As relações entre os seres humanos poderiam ser simples, lineares e claras. Nem sempre o são. Complicam-se com os afectos, o dinheiro, a emulação profissional, as redes de poder. Um homem sozinho pode ser mais forte do que um homem acompanhado: porque não tem de partilhar e acertar as decisões em conjunto, por um só diapasão, a que nem sempre se dá por inteiro.
Se não subscrevo a afirmação de Sartre que o inferno são os outros, também não advogo, ingenuamente, a tranquila paz solitária do ermita, sujeita a alumbramentos celestiais despidos da mais dura e crua realidade. Porque há o sal grosso que faz parte da vida, e que nos faz agarrar, embora com angústia, e talvez suor e sangue, ao cerne amoroso de viver, na esperança de dias melhores.

quinta-feira, 27 de julho de 2017

Dos Avós


Dos Avós, não me reza a história. Maternos se foram antes de eu ter vindo, e dos paternos, não me lembro, embora me pareça que a Avó, por pouco me foi coeva, e consta de uma fotografia amarelecida e pouco nítida, posando junto a uma fonte monumental, talvez do Bom Jesus, em Braga.
Recordo-me, sim, de uma Bisavó silenciosa, à cabeceira de uma mesa grande e natalícia. Mas é uma recordação neutra, inexpressiva, que não me suscita emoções de maior.
Não foi desagradável, no entanto, antes pelo contrário, que ontem me tivessem lembrado que já o sou. Através de fotografias de um Ser pequenino, e de um vídeo, onde pernas e braços tenros se mexem, desconfortados. Nesta sequência expectante e misteriosa de sangues que se vão projectando, naturalmente, para o futuro, que é um país distante, aonde não chegaremos de todo. Por aí se vai fazendo a fragilíssima eternidade dos homens...

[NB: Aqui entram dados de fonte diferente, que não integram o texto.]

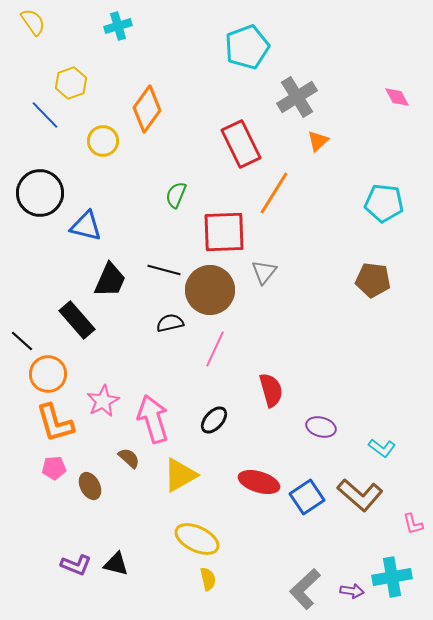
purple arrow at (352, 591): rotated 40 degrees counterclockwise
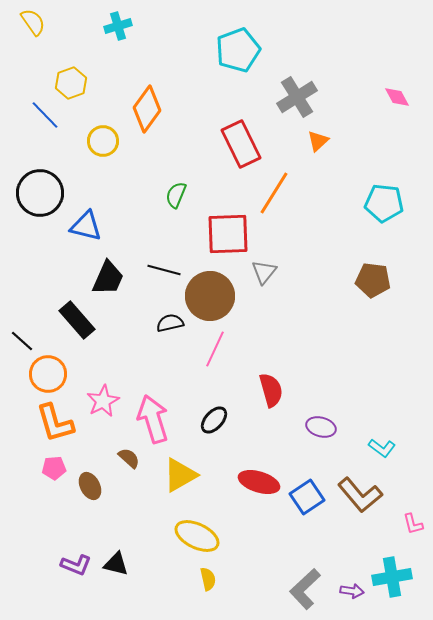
cyan pentagon at (247, 47): moved 9 px left, 3 px down
red square at (224, 232): moved 4 px right, 2 px down
black trapezoid at (110, 280): moved 2 px left, 2 px up
brown circle at (210, 290): moved 6 px down
brown L-shape at (360, 495): rotated 9 degrees clockwise
yellow ellipse at (197, 539): moved 3 px up
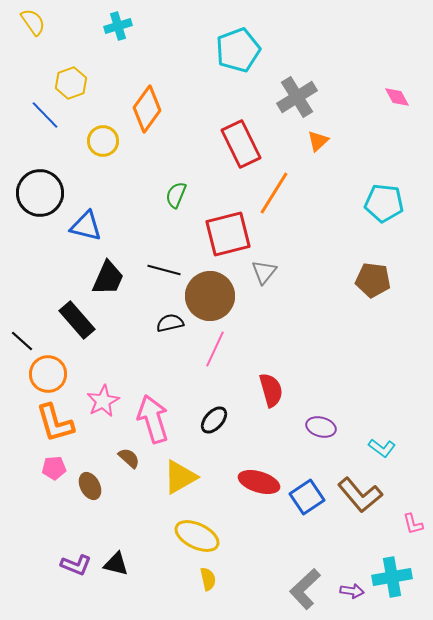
red square at (228, 234): rotated 12 degrees counterclockwise
yellow triangle at (180, 475): moved 2 px down
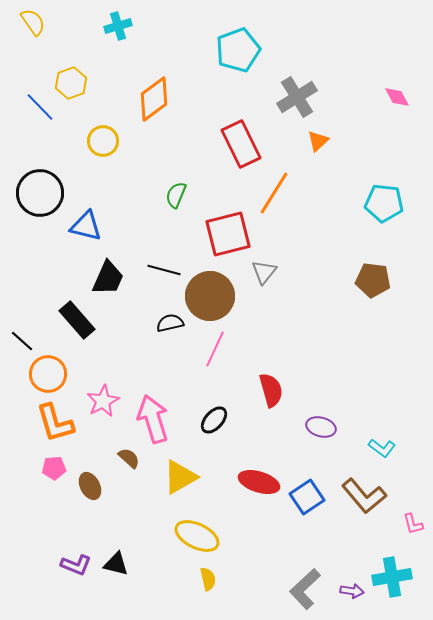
orange diamond at (147, 109): moved 7 px right, 10 px up; rotated 18 degrees clockwise
blue line at (45, 115): moved 5 px left, 8 px up
brown L-shape at (360, 495): moved 4 px right, 1 px down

segunda-feira, 17 de julho de 2017

Adagiário CCLXV



Não há almofada mais macia do que uma consciência tranquila.

Provérbio francês.

sábado, 15 de julho de 2017

Descartáveis (2)


Esta, que encima o poste, é a vera imagem do ursinho de peluche, que foi tema do primeiro Descartáveis, aqui no Arpose, ontem. Não é boneco de luxo, bastaria que não tivesse olhos de vidro (como tinha o meu antigo Tinzinho dos pés rombos) para não lhe conceder lustrosa genealogia e pedigree. Mas a história conta-se breve, e já.
Cerca de 8 horas depois de eu o ter descoberto junto de um contentor de lixo, HMJ teve que sair à rua. E o bichinho continuava lá, abandonado. Pelos vistos, as crianças, aqui das redondezas, têm os quartos cheios de brinquedos. Quando regressou, quase 2 horas depois, o ursinho permanecia no local e, então, HMJ trouxe-o para nossa casa.
Embora cansado, o animalzinho estava em razoáveis condições: apenas um braço apresentava ferimentos ligeiros e a cabeça estava incompletamente cerzida ao tórax. Foi-lhe dado banho, secou ao Sol e, agora, apresenta-se refeito das agruras e salvo da ignomínia e abandono por que passou. Até já tem uma pré-dona, próxima e futura...

Quanto à ex-professora passada, aposentada e desgrenhada (de que também falei no Descartáveis 1), hoje não a vi na esplanada do Café. É que, ao sábado, não há aulas na Escola e ela não teria colegas jovens, e no activo, para aconselhar, de forma tribunícia e doutoral...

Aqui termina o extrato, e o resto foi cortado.